Filiera

Vincenzo Boccia, neoeletto Presidente di Confindustria, all’Assemblea Assocarta

Vincenzo Boccia

Al momento il Presidente Boccia non ci ha rilasciato una dichiarazione, pubblichiamo qui un estratto del suo discorso.

«Grazie per l’invito: da voi mi sento quasi a casa, visto il settore dal quale provengo. All’industria della carta mi legano cuore e testa; testa, perché oggi come presidente di Confindustria rappresento tutti i settori; cuore, perché sono nato in un’azienda in cui carta e inchiostro sono fondamentali. La carta è sempre stata per me il luogo della riflessione e del pensiero e tornare in azienda mi serve proprio per “sniffare” un po’ di carta e inchiostro: se non odoro carta, non penso.

«Con il contributo al nostro attivo di bilancia commerciale e alla competitività sui mercati internazionali, il vostro settore testimonia il valore della manifattura come motore di crescita. Un valore che non solo va tutelato, ma che deve diventare il cardine delle politiche economiche per il rilancio del nostro Paese. E parto subito da un’informazione pratica: nel Gruppo Energia, delega che volutamente ho mantenuto direttamente sotto la mia responsabilità, dovremmo tener insieme tutti i diversi interessi interni a Confindustria e portarli a sintesi strategica. Dobbiamo costruire una piattaforma comune per far assorbire a Confindustria le idee che provengono dai settori energivori. L’industria energivora è un’industria primaria, di base: senza un’industria energivora competitiva, perdono pezzi anche tutte le diverse tipologie di industrie che sono sopra. Per questo noi sosteniamo la necessità di un intervento organico di politica industriale. La questione non è di una categoria o di un’altra, ma riguarda un’idea complessiva di competitività di tutte le imprese e del Paese.

«C’è una domanda cui dobbiamo rispondere: che Paese vogliamo essere? Per noi la risposta è chiara. La Germania di Schroeder molti anni fa, ha deciso di diventare un grande paese industriale e c’è riuscita. Noi invece siamo ancora qui a cercare di rispondere. Ho detto più volte che la questione nazionale, europea è una sola: è la questione industriale, che comprende tutto, perché significa intervenire sui nodi di sviluppo del paese – energia, fisco, produttività, infrastrutture ecc. – e lavorare, lo ripeto, in una dimensione di competitività del Paese. A maggio in Assemblea di Confindustria abbiamo rilanciato la questione produttività, che adesso è diventata una priorità anche dell’agenda di Governo. È la variabile decisiva per le imprese e il Paese. Per parte nostra, stiamo lavorando a un insieme di proposte di politica economica che intervengano sui fattori di sviluppo e non sui singoli settori, proposte che raccoglieremo in un documento da presentare al Governo entro settembre.

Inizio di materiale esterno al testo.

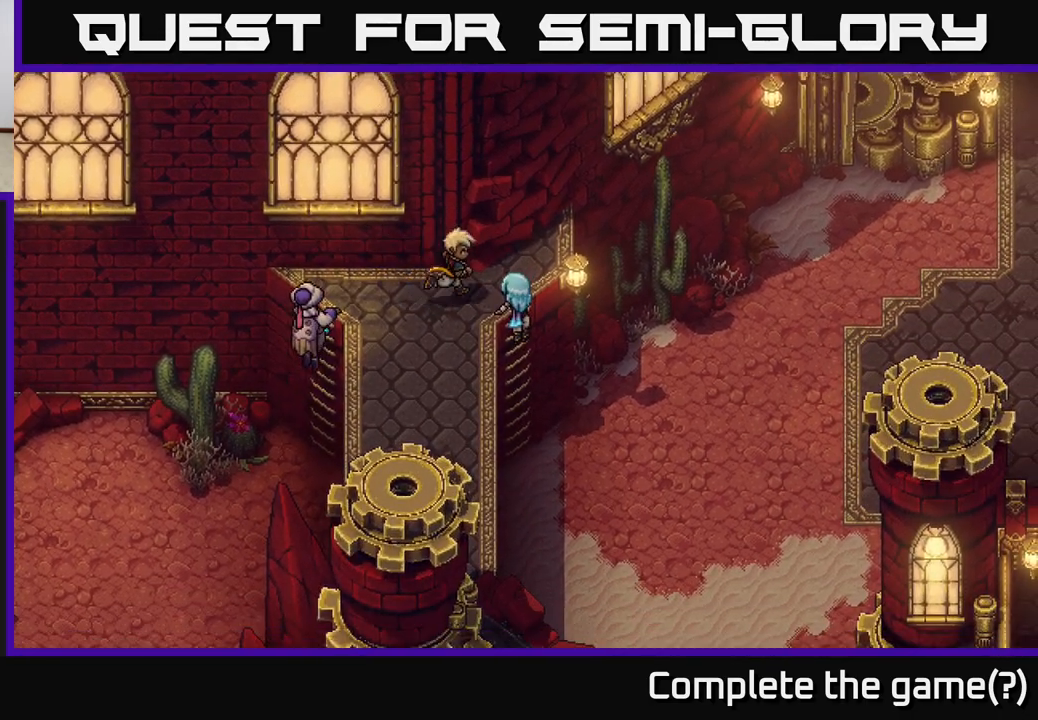
{"buttons": [], "left_stick": "down-right", "right_stick": "center", "events": [[100, "left_stick", "down-right"], [200, "A", "down"], [317, "A", "up"]]}
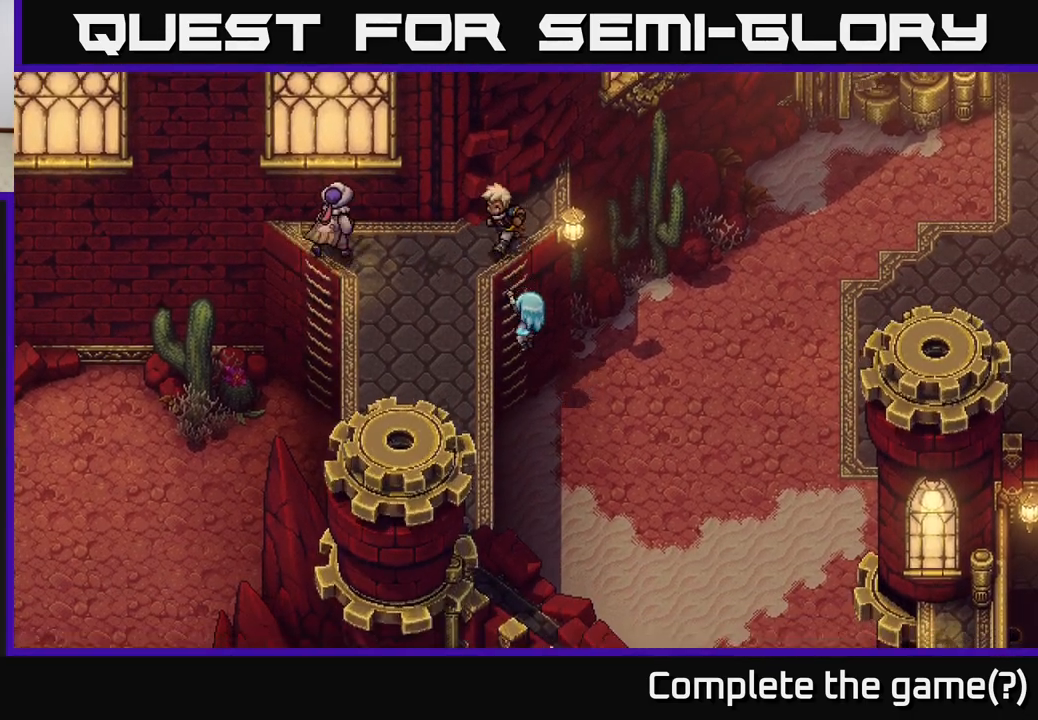
{"buttons": [], "left_stick": "right", "right_stick": "center", "events": [[483, "left_stick", "right"]]}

«Detta così sembrerebbe un’anomalia, invece è la chiave di volta, perché politica dei fattori significa affrontare la questione energetica non in una logica di categoria, degli energivori, di Assocarta, piuttosto che di altri, ma in una logica di interesse-paese partendo da una politica dell’offerta che aiuti a essere competitive le imprese italiane. Questo è il percorso che dobbiamo seguire insieme, tenendo a mente tre concetti: debito, deficit, crescita. Il debito non deve aumentare, il deficit va tenuto sotto controllo, facendo qualcosa che porti alla crescita. E siccome dobbiamo farlo in una logica selettiva, perché non abbiamo tante risorse, dobbiamo scegliere di inserire queste risorse dove possano far fare un salto al sistema industriale italiano nell’interesse del Paese e del Pil. Ci sono alcune cose fatte che hanno funzionato – vedi l’effetto occupazione con la defiscalizzazione legata al Jobs Act o i maggiori investimenti per la Sabatini – bene, vuole dire che abbiamo toccato i “nervi” giusti e il sistema ha reagito.

«Questo mette una luce diversa anche sul nostro voler rappresentare. Cosa significa saper rappresentare le imprese in chiave moderna da parte di un corpo intermedio qual è Confindustria? Significa appunto essere ponte tra gli interessi delle imprese e quelli del paese. Far comprendere che la questione energia è determinante perché rendere competitive le industrie energivore significa rendere competitivo l’intero sistema industriale italiano. Perché l’Italia che vogliamo noi è un paese industriale: dobbiamo esserne orgogliosi e saperla raccontare.»